Several responses were offered up for the desperate mother. I offered up my own response to address a portion of her question, “How do you go about getting the media involved?”

  1. Write a concise article, detailing the facts.
  2. Have a trusted well-educated friend or acquaintance proof read it for grammar & spelling.
  3. Write a press release – paying attention to length.
  4. Write a brief introduction and collect names, email addresses and phone numbers of media people. Be sure to check for recent articles on the topic and contact a reporter who is interested in these type of “human interest” type stories.
  5. Then just keep at it. Once you have good copy and a good list, it’s simply a matter of numbers.
  6. Then post your story to your own blog at my.kidjacked.com and share your blog with the world. I’m happy to feature any well-written blog on Kidjacked home page and the news sections.
  7. You can’t skip any of these steps if you wish to have the best chances of success. We have resources within the CPS reform community, to help make your story a headline but we must be smart about it.

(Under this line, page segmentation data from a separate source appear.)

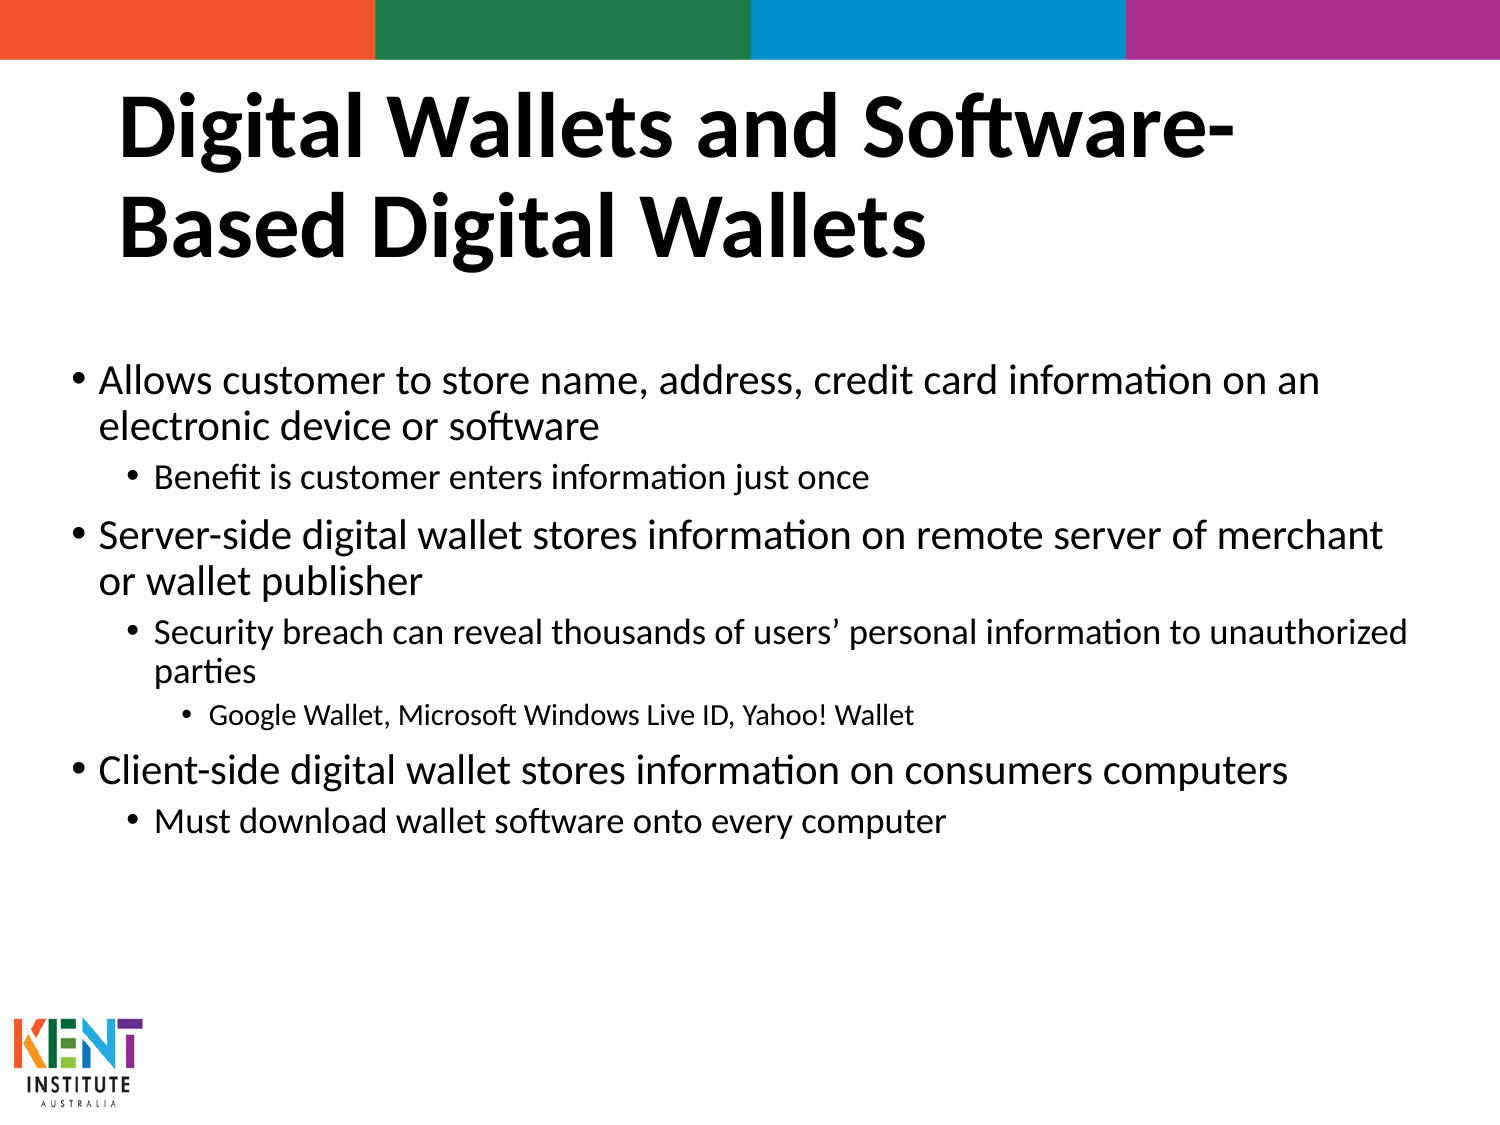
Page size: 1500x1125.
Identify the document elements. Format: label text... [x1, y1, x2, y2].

picture [0, 0, 750, 60]
picture [1126, 0, 1500, 60]
picture [0, 1000, 156, 1125]
title Digital Wallets and Software-Based Digital Wallets [103, 68, 1397, 286]
list Allows customer to store name, address, credit card information on an electronic device or software Benefit is customer enters information just once Server-side digital wallet stores information on remote server of merchant or wallet publisher Security breach can reveal thousands of users’ personal information to unauthorized parties Google Wallet, Microsoft Windows Live ID, Yahoo! Wallet Client-side digital wallet stores information on consumers computers Must download wallet software onto every computer [56, 350, 1444, 850]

The system only works as well as it does by making us feel isolated and alone. The powers that be (CPS, Family Court, etc…) like to keep us fighting an uphill battle for as long as they can. Some people get angry and refuse to cooperate, often only making matters worse for themselves and their children. Once you begin to recover your strength (after their one-two punch) and begin to work your case, you should begin to look for support.

United we stand, divided we fall. We can’t stand alone, we must have a strong support community and that is exactly what we need to build.